Interestingly, that's exactly how I met a good male friend of mine.... who I then introduced to his now girlfriend who I went to college with.
He wasn't into me physically but we got along really well. Our paths crossed and he was a decent person who didn't just write me off because in person I wasn't his cup of tea. Because of that, he now has a girlfriend that he met through me.
So, by not being an ass you could be opening yourself up to friendships and a potentially larger social circle.
Of course, this means you'd have to look at women as actual people and not just as potential people to date/have sex with.

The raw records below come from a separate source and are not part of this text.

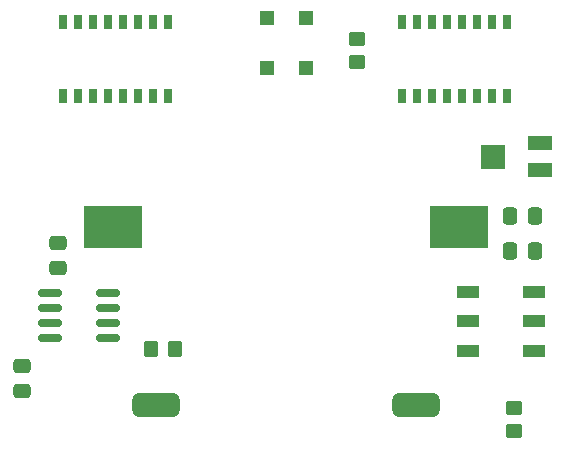
<source format=gbr>
%TF.GenerationSoftware,KiCad,Pcbnew,(6.0.10)*%
%TF.CreationDate,2023-01-16T11:38:01+01:00*%
%TF.ProjectId,Heart_NE555,48656172-745f-44e4-9535-35352e6b6963,rev?*%
%TF.SameCoordinates,Original*%
%TF.FileFunction,Paste,Bot*%
%TF.FilePolarity,Positive*%
%FSLAX46Y46*%
G04 Gerber Fmt 4.6, Leading zero omitted, Abs format (unit mm)*
G04 Created by KiCad (PCBNEW (6.0.10)) date 2023-01-16 11:38:01*
%MOMM*%
%LPD*%
G01*
G04 APERTURE LIST*
G04 Aperture macros list*
%AMRoundRect*
0 Rectangle with rounded corners*
0 $1 Rounding radius*
0 $2 $3 $4 $5 $6 $7 $8 $9 X,Y pos of 4 corners*
0 Add a 4 corners polygon primitive as box body*
4,1,4,$2,$3,$4,$5,$6,$7,$8,$9,$2,$3,0*
0 Add four circle primitives for the rounded corners*
1,1,$1+$1,$2,$3*
1,1,$1+$1,$4,$5*
1,1,$1+$1,$6,$7*
1,1,$1+$1,$8,$9*
0 Add four rect primitives between the rounded corners*
20,1,$1+$1,$2,$3,$4,$5,0*
20,1,$1+$1,$4,$5,$6,$7,0*
20,1,$1+$1,$6,$7,$8,$9,0*
20,1,$1+$1,$8,$9,$2,$3,0*%
G04 Aperture macros list end*
%ADD10RoundRect,0.250000X0.475000X-0.337500X0.475000X0.337500X-0.475000X0.337500X-0.475000X-0.337500X0*%
%ADD11R,1.200000X1.200000*%
%ADD12RoundRect,0.249999X0.450001X-0.350001X0.450001X0.350001X-0.450001X0.350001X-0.450001X-0.350001X0*%
%ADD13RoundRect,0.150000X-0.825000X-0.150000X0.825000X-0.150000X0.825000X0.150000X-0.825000X0.150000X0*%
%ADD14R,5.000000X3.600000*%
%ADD15RoundRect,0.500000X-1.500000X-0.500000X1.500000X-0.500000X1.500000X0.500000X-1.500000X0.500000X0*%
%ADD16R,0.800000X1.300000*%
%ADD17RoundRect,0.249999X-0.350001X-0.450001X0.350001X-0.450001X0.350001X0.450001X-0.350001X0.450001X0*%
%ADD18R,2.000000X1.300000*%
%ADD19R,2.000000X2.000000*%
%ADD20R,1.950000X1.100000*%
%ADD21RoundRect,0.250000X-0.337500X-0.475000X0.337500X-0.475000X0.337500X0.475000X-0.337500X0.475000X0*%
G04 APERTURE END LIST*
D10*
%TO.C,C3*%
X102616000Y-99843500D03*
X102616000Y-97768500D03*
%TD*%
D11*
%TO.C,D1*%
X126650000Y-72500000D03*
X123350000Y-72500000D03*
%TD*%
%TO.C,D2*%
X126650000Y-68250000D03*
X123350000Y-68250000D03*
%TD*%
D12*
%TO.C,R3*%
X131000000Y-72000000D03*
X131000000Y-70000000D03*
%TD*%
%TO.C,R4*%
X144250000Y-103250000D03*
X144250000Y-101250000D03*
%TD*%
D13*
%TO.C,U1*%
X104967000Y-95377000D03*
X104967000Y-94107000D03*
X104967000Y-92837000D03*
X104967000Y-91567000D03*
X109917000Y-91567000D03*
X109917000Y-92837000D03*
X109917000Y-94107000D03*
X109917000Y-95377000D03*
%TD*%
D14*
%TO.C,BT1*%
X110350000Y-86000000D03*
X139650000Y-86000000D03*
%TD*%
D15*
%TO.C,SW1*%
X114000000Y-101000000D03*
X136000000Y-101000000D03*
%TD*%
D16*
%TO.C,U2*%
X134800000Y-68600000D03*
X136080000Y-68600000D03*
X137340000Y-68600000D03*
X138610000Y-68600000D03*
X139890000Y-68600000D03*
X141160000Y-68600000D03*
X142420000Y-68600000D03*
X143700000Y-68600000D03*
X143700000Y-74900000D03*
X142420000Y-74900000D03*
X141160000Y-74900000D03*
X139890000Y-74900000D03*
X138610000Y-74900000D03*
X137340000Y-74900000D03*
X136080000Y-74900000D03*
X134800000Y-74900000D03*
%TD*%
%TO.C,U3*%
X106050000Y-68600000D03*
X107330000Y-68600000D03*
X108590000Y-68600000D03*
X109860000Y-68600000D03*
X111140000Y-68600000D03*
X112410000Y-68600000D03*
X113670000Y-68600000D03*
X114950000Y-68600000D03*
X114950000Y-74900000D03*
X113670000Y-74900000D03*
X112410000Y-74900000D03*
X111140000Y-74900000D03*
X109860000Y-74900000D03*
X108590000Y-74900000D03*
X107330000Y-74900000D03*
X106050000Y-74900000D03*
%TD*%
D17*
%TO.C,R2*%
X113554000Y-96266000D03*
X115554000Y-96266000D03*
%TD*%
D10*
%TO.C,C2*%
X105675000Y-89425000D03*
X105675000Y-87350000D03*
%TD*%
D18*
%TO.C,RV1*%
X146500000Y-81150000D03*
D19*
X142500000Y-80000000D03*
D18*
X146500000Y-78850000D03*
%TD*%
D20*
%TO.C,SW2*%
X140350000Y-96450000D03*
X146000000Y-96450000D03*
X146000000Y-93950000D03*
X140350000Y-93950000D03*
X146000000Y-91450000D03*
X140350000Y-91450000D03*
%TD*%
D21*
%TO.C,C1*%
X143962500Y-88000000D03*
X146037500Y-88000000D03*
%TD*%
%TO.C,C4*%
X143962500Y-85000000D03*
X146037500Y-85000000D03*
%TD*%
M02*

</source>
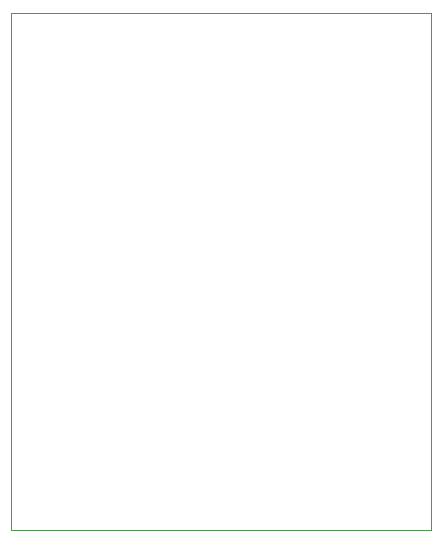
<source format=gbr>
%TF.GenerationSoftware,KiCad,Pcbnew,6.0.0*%
%TF.CreationDate,2022-01-08T01:51:51+01:00*%
%TF.ProjectId,sonars,736f6e61-7273-42e6-9b69-6361645f7063,0.1.0*%
%TF.SameCoordinates,Original*%
%TF.FileFunction,Profile,NP*%
%FSLAX46Y46*%
G04 Gerber Fmt 4.6, Leading zero omitted, Abs format (unit mm)*
G04 Created by KiCad (PCBNEW 6.0.0) date 2022-01-08 01:51:51*
%MOMM*%
%LPD*%
G01*
G04 APERTURE LIST*
%TA.AperFunction,Profile*%
%ADD10C,0.100000*%
%TD*%
G04 APERTURE END LIST*
D10*
X57140000Y-69850000D02*
X92710000Y-69850000D01*
X92710000Y-69850000D02*
X92710000Y-113665000D01*
X92710000Y-113665000D02*
X57140000Y-113665000D01*
X57140000Y-113665000D02*
X57140000Y-69850000D01*
M02*

</source>
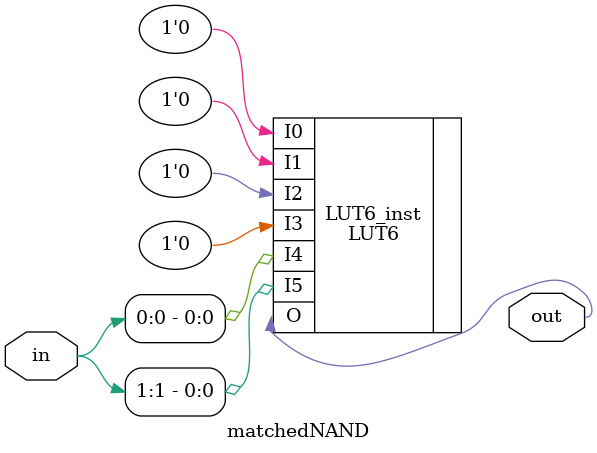
<source format=v>
`timescale 1ns / 1ps


module matchedNAND(
        input [1:0]     in,     // NAND input.
        output          out     // NAND output.
    );

    // Instantiation lookup table:
    LUT6 #(
        .INIT(64'h0000FFFFFFFFFFFF)
    ) LUT6_inst (
        .O(out),
        .I0(1'b0),
        .I1(1'b0),
        .I2(1'b0),
        .I3(1'b0),
        .I4(in[0]),
        .I5(in[1])
    );

endmodule

</source>
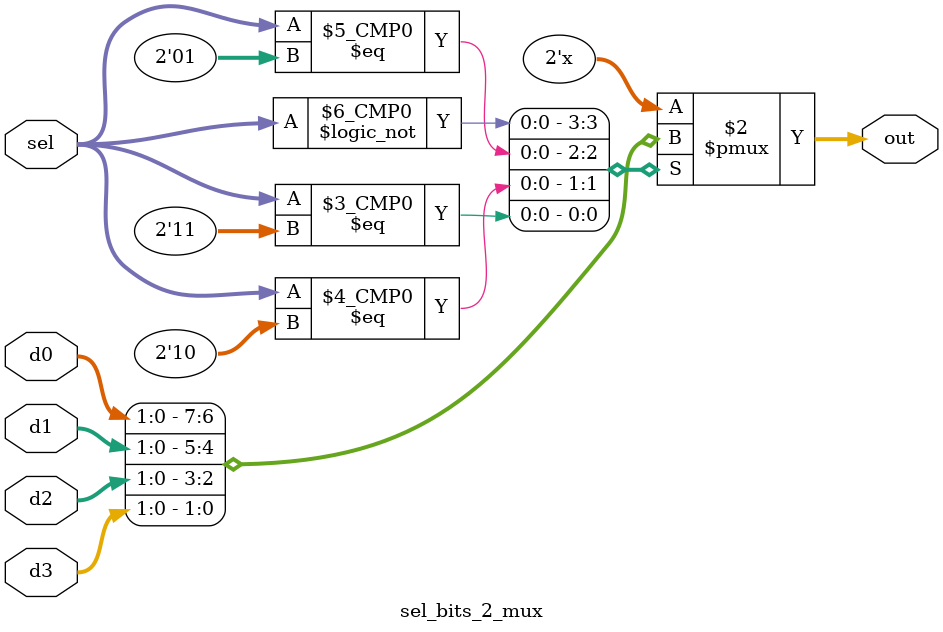
<source format=v>
`timescale 1ns / 1ps

module sel_bits_2_mux
#(	// DATA_BITS为输入的位宽 缺省值为2
	parameter DATA_BITS = 2
)
(
	input [DATA_BITS-1:0] d0, d1, d2, d3,
	input [SEL_BITS-1:0] sel,
	output reg [DATA_BITS-1:0] out
);

parameter SEL_BITS = 2;

always @ (*) begin
	case (sel)
	2'b00: out = d0;
	2'b01: out = d1;
	2'b10: out = d2;
	2'b11: out = d3;
	endcase
end

endmodule
</source>
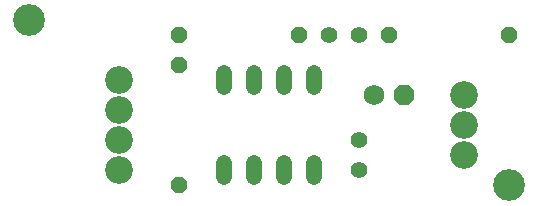
<source format=gbs>
G75*
G70*
%OFA0B0*%
%FSLAX24Y24*%
%IPPOS*%
%LPD*%
%AMOC8*
5,1,8,0,0,1.08239X$1,22.5*
%
%ADD10C,0.1060*%
%ADD11C,0.0920*%
%ADD12C,0.0540*%
%ADD13OC8,0.0540*%
%ADD14C,0.0560*%
%ADD15OC8,0.0690*%
%ADD16C,0.0690*%
D10*
X002181Y007681D03*
X018181Y002181D03*
D11*
X005181Y002681D03*
X005181Y003681D03*
X005181Y004681D03*
X005181Y005681D03*
X016681Y005181D03*
X016681Y004181D03*
X016681Y003181D03*
D12*
X011681Y002921D02*
X011681Y002441D01*
X010681Y002441D02*
X010681Y002921D01*
X009681Y002921D02*
X009681Y002441D01*
X008681Y002441D02*
X008681Y002921D01*
X008681Y005441D02*
X008681Y005921D01*
X009681Y005921D02*
X009681Y005441D01*
X010681Y005441D02*
X010681Y005921D01*
X011681Y005921D02*
X011681Y005441D01*
D13*
X011181Y007181D03*
X014181Y007181D03*
X018181Y007181D03*
X007181Y007181D03*
X007181Y006181D03*
X007181Y002181D03*
D14*
X013181Y002681D03*
X013181Y003681D03*
X013181Y007181D03*
X012181Y007181D03*
D15*
X014681Y005181D03*
D16*
X013681Y005181D03*
M02*

</source>
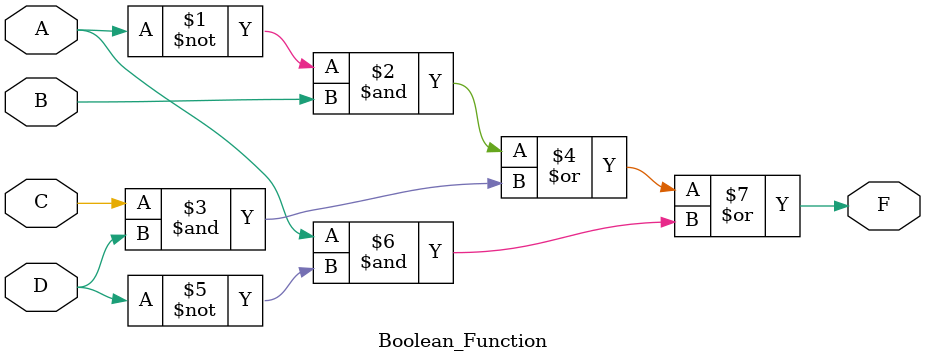
<source format=v>
module Boolean_Function ( 
    input  wire A, 
    input  wire B, 
    input  wire C, 
    input  wire D, 
    output wire F 
); 
 
assign F = (~A & B) | (C & D) | (A & ~D); 
 
endmodule 
 

</source>
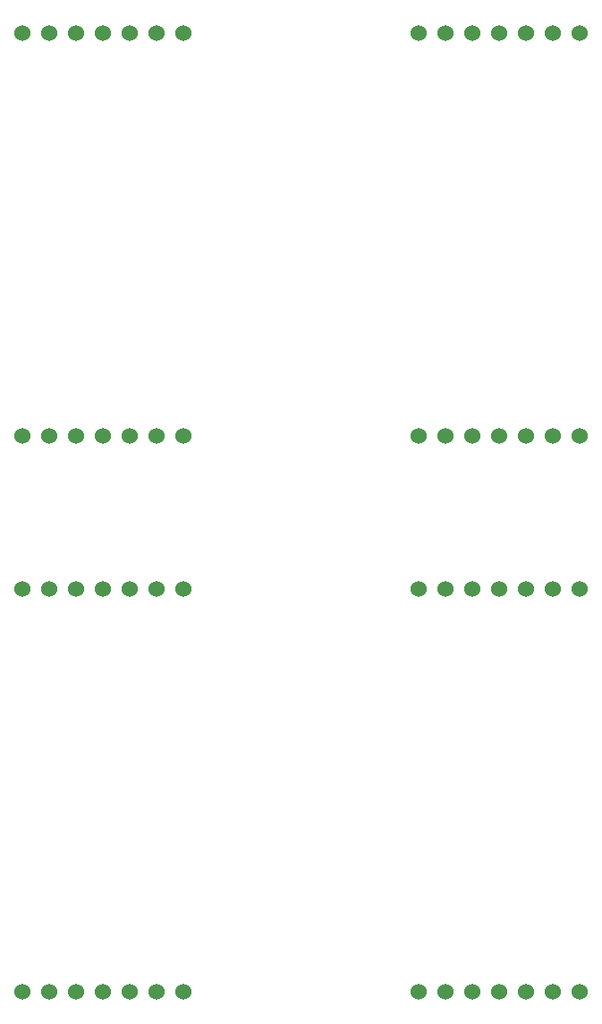
<source format=gbr>
%TF.GenerationSoftware,KiCad,Pcbnew,8.0.5*%
%TF.CreationDate,2025-02-27T20:45:01-08:00*%
%TF.ProjectId,ledaray,6c656461-7261-4792-9e6b-696361645f70,rev?*%
%TF.SameCoordinates,Original*%
%TF.FileFunction,Soldermask,Bot*%
%TF.FilePolarity,Negative*%
%FSLAX46Y46*%
G04 Gerber Fmt 4.6, Leading zero omitted, Abs format (unit mm)*
G04 Created by KiCad (PCBNEW 8.0.5) date 2025-02-27 20:45:01*
%MOMM*%
%LPD*%
G01*
G04 APERTURE LIST*
%ADD10C,1.524000*%
G04 APERTURE END LIST*
D10*
%TO.C,U2*%
X131500000Y-80500000D03*
X128960000Y-80500000D03*
X126420000Y-80500000D03*
X123880000Y-80500000D03*
X121340000Y-80500000D03*
X118800000Y-80500000D03*
X116260000Y-80500000D03*
X116260000Y-42400000D03*
X118800000Y-42400000D03*
X121340000Y-42400000D03*
X123880000Y-42400000D03*
X126420000Y-42400000D03*
X128960000Y-42400000D03*
X131500000Y-42400000D03*
%TD*%
%TO.C,U5*%
X131500000Y-133100000D03*
X128960000Y-133100000D03*
X126420000Y-133100000D03*
X123880000Y-133100000D03*
X121340000Y-133100000D03*
X118800000Y-133100000D03*
X116260000Y-133100000D03*
X116260000Y-95000000D03*
X118800000Y-95000000D03*
X121340000Y-95000000D03*
X123880000Y-95000000D03*
X126420000Y-95000000D03*
X128960000Y-95000000D03*
X131500000Y-95000000D03*
%TD*%
%TO.C,U3*%
X94000000Y-80500000D03*
X91460000Y-80500000D03*
X88920000Y-80500000D03*
X86380000Y-80500000D03*
X83840000Y-80500000D03*
X81300000Y-80500000D03*
X78760000Y-80500000D03*
X78760000Y-42400000D03*
X81300000Y-42400000D03*
X83840000Y-42400000D03*
X86380000Y-42400000D03*
X88920000Y-42400000D03*
X91460000Y-42400000D03*
X94000000Y-42400000D03*
%TD*%
%TO.C,U4*%
X94000000Y-133100000D03*
X91460000Y-133100000D03*
X88920000Y-133100000D03*
X86380000Y-133100000D03*
X83840000Y-133100000D03*
X81300000Y-133100000D03*
X78760000Y-133100000D03*
X78760000Y-95000000D03*
X81300000Y-95000000D03*
X83840000Y-95000000D03*
X86380000Y-95000000D03*
X88920000Y-95000000D03*
X91460000Y-95000000D03*
X94000000Y-95000000D03*
%TD*%
M02*

</source>
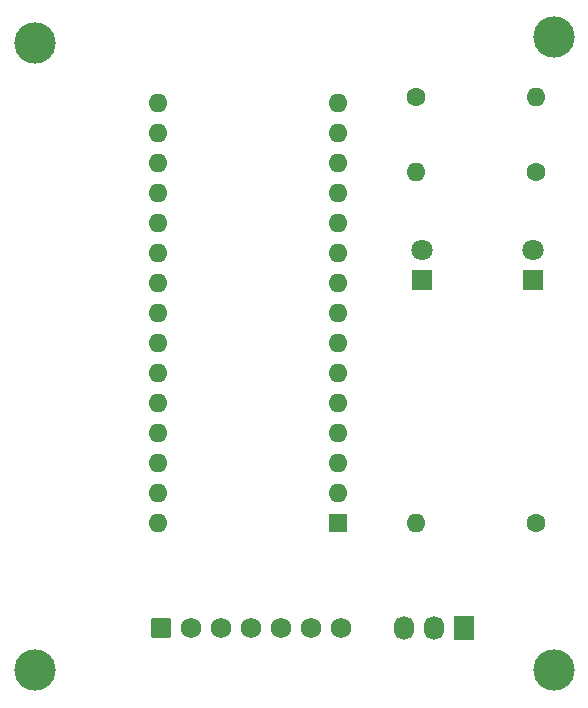
<source format=gbr>
%TF.GenerationSoftware,KiCad,Pcbnew,7.0.7*%
%TF.CreationDate,2024-02-13T22:49:07-05:00*%
%TF.ProjectId,ControlAcceso,436f6e74-726f-46c4-9163-6365736f2e6b,rev?*%
%TF.SameCoordinates,Original*%
%TF.FileFunction,Soldermask,Top*%
%TF.FilePolarity,Negative*%
%FSLAX46Y46*%
G04 Gerber Fmt 4.6, Leading zero omitted, Abs format (unit mm)*
G04 Created by KiCad (PCBNEW 7.0.7) date 2024-02-13 22:49:07*
%MOMM*%
%LPD*%
G01*
G04 APERTURE LIST*
G04 Aperture macros list*
%AMRoundRect*
0 Rectangle with rounded corners*
0 $1 Rounding radius*
0 $2 $3 $4 $5 $6 $7 $8 $9 X,Y pos of 4 corners*
0 Add a 4 corners polygon primitive as box body*
4,1,4,$2,$3,$4,$5,$6,$7,$8,$9,$2,$3,0*
0 Add four circle primitives for the rounded corners*
1,1,$1+$1,$2,$3*
1,1,$1+$1,$4,$5*
1,1,$1+$1,$6,$7*
1,1,$1+$1,$8,$9*
0 Add four rect primitives between the rounded corners*
20,1,$1+$1,$2,$3,$4,$5,0*
20,1,$1+$1,$4,$5,$6,$7,0*
20,1,$1+$1,$6,$7,$8,$9,0*
20,1,$1+$1,$8,$9,$2,$3,0*%
G04 Aperture macros list end*
%ADD10R,1.730000X2.030000*%
%ADD11O,1.730000X2.030000*%
%ADD12C,3.500000*%
%ADD13C,1.600000*%
%ADD14O,1.600000X1.600000*%
%ADD15R,1.800000X1.800000*%
%ADD16C,1.800000*%
%ADD17R,1.600000X1.600000*%
%ADD18RoundRect,0.250000X-0.620000X-0.620000X0.620000X-0.620000X0.620000X0.620000X-0.620000X0.620000X0*%
%ADD19C,1.740000*%
G04 APERTURE END LIST*
D10*
%TO.C,Salida1*%
X234188000Y-88900000D03*
D11*
X231648000Y-88900000D03*
X229108000Y-88900000D03*
%TD*%
D12*
%TO.C,*%
X197866000Y-92456000D03*
%TD*%
%TO.C,*%
X197866000Y-39370000D03*
%TD*%
D13*
%TO.C,R1*%
X240284000Y-50292000D03*
D14*
X230124000Y-50292000D03*
%TD*%
D13*
%TO.C,R3*%
X240284000Y-80010000D03*
D14*
X230124000Y-80010000D03*
%TD*%
D15*
%TO.C,D1*%
X240030000Y-59436000D03*
D16*
X240030000Y-56896000D03*
%TD*%
D17*
%TO.C,A1*%
X223510000Y-80010000D03*
D14*
X223510000Y-77470000D03*
X223510000Y-74930000D03*
X223510000Y-72390000D03*
X223510000Y-69850000D03*
X223510000Y-67310000D03*
X223510000Y-64770000D03*
X223510000Y-62230000D03*
X223510000Y-59690000D03*
X223510000Y-57150000D03*
X223510000Y-54610000D03*
X223510000Y-52070000D03*
X223510000Y-49530000D03*
X223510000Y-46990000D03*
X223510000Y-44450000D03*
X208270000Y-44450000D03*
X208270000Y-46990000D03*
X208270000Y-49530000D03*
X208270000Y-52070000D03*
X208270000Y-54610000D03*
X208270000Y-57150000D03*
X208270000Y-59690000D03*
X208270000Y-62230000D03*
X208270000Y-64770000D03*
X208270000Y-67310000D03*
X208270000Y-69850000D03*
X208270000Y-72390000D03*
X208270000Y-74930000D03*
X208270000Y-77470000D03*
X208270000Y-80010000D03*
%TD*%
D12*
%TO.C,*%
X241808000Y-38862000D03*
%TD*%
D18*
%TO.C,RFID1*%
X208534000Y-88900000D03*
D19*
X211074000Y-88900000D03*
X213614000Y-88900000D03*
X216154000Y-88900000D03*
X218694000Y-88900000D03*
X221234000Y-88900000D03*
X223774000Y-88900000D03*
%TD*%
D13*
%TO.C,R2*%
X230124000Y-43942000D03*
D14*
X240284000Y-43942000D03*
%TD*%
D15*
%TO.C,D2*%
X230632000Y-59436000D03*
D16*
X230632000Y-56896000D03*
%TD*%
D12*
%TO.C,*%
X241808000Y-92456000D03*
%TD*%
M02*

</source>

What ever happened to just being DECENT to others? What the OP did was horribly rude. Having a 20-30 minute conversation would not have killed you, OP.
In one of your earlier posts, you asked if Donald Trump would waste him time talking to someone.... well, you are NOT Donald Trump. Although it seems you have an overstuffed, high opinion of yourself though.
OP, would you have thought it was acceptable for someone to do what you did to someone you really cared about? A sister? Your mom? A good friend?
Of the people who think what the OP did was fine, how many of you would be OK with approaching someone who looks you up and down and turns away with a flat rejection? Or are feelings only important when they're yours?
What ever happened to just being DECENT to others? What the OP did was horribly rude. Having a 20-30 minute conversation would not have killed you, OP.
In one of your earlier posts, you asked if Donald Trump would waste him time talking to someone.... well, you are NOT Donald Trump. Although it seems you have an overstuffed, high opinion of yourself though.
OP, would you have thought it was accpetable for someone to do what you did to someone you really cared about? A sister? Your mom? A good friend?
I've seen far far worse, let me tell you. It comforts me in the end. They have to live with the guilt.
Should kill 'em inside but it doesn't.
It's like tiptoeing through the red hot charcoal and dancing the *** with a smile.
What is he supposed to do? Waste his time and money acting like he likes her or is interested? Maybe it would have be better if he acted like he liked her, slept with her, then dumped her. Would that make you people happy?
What makes you think she would have slept with him????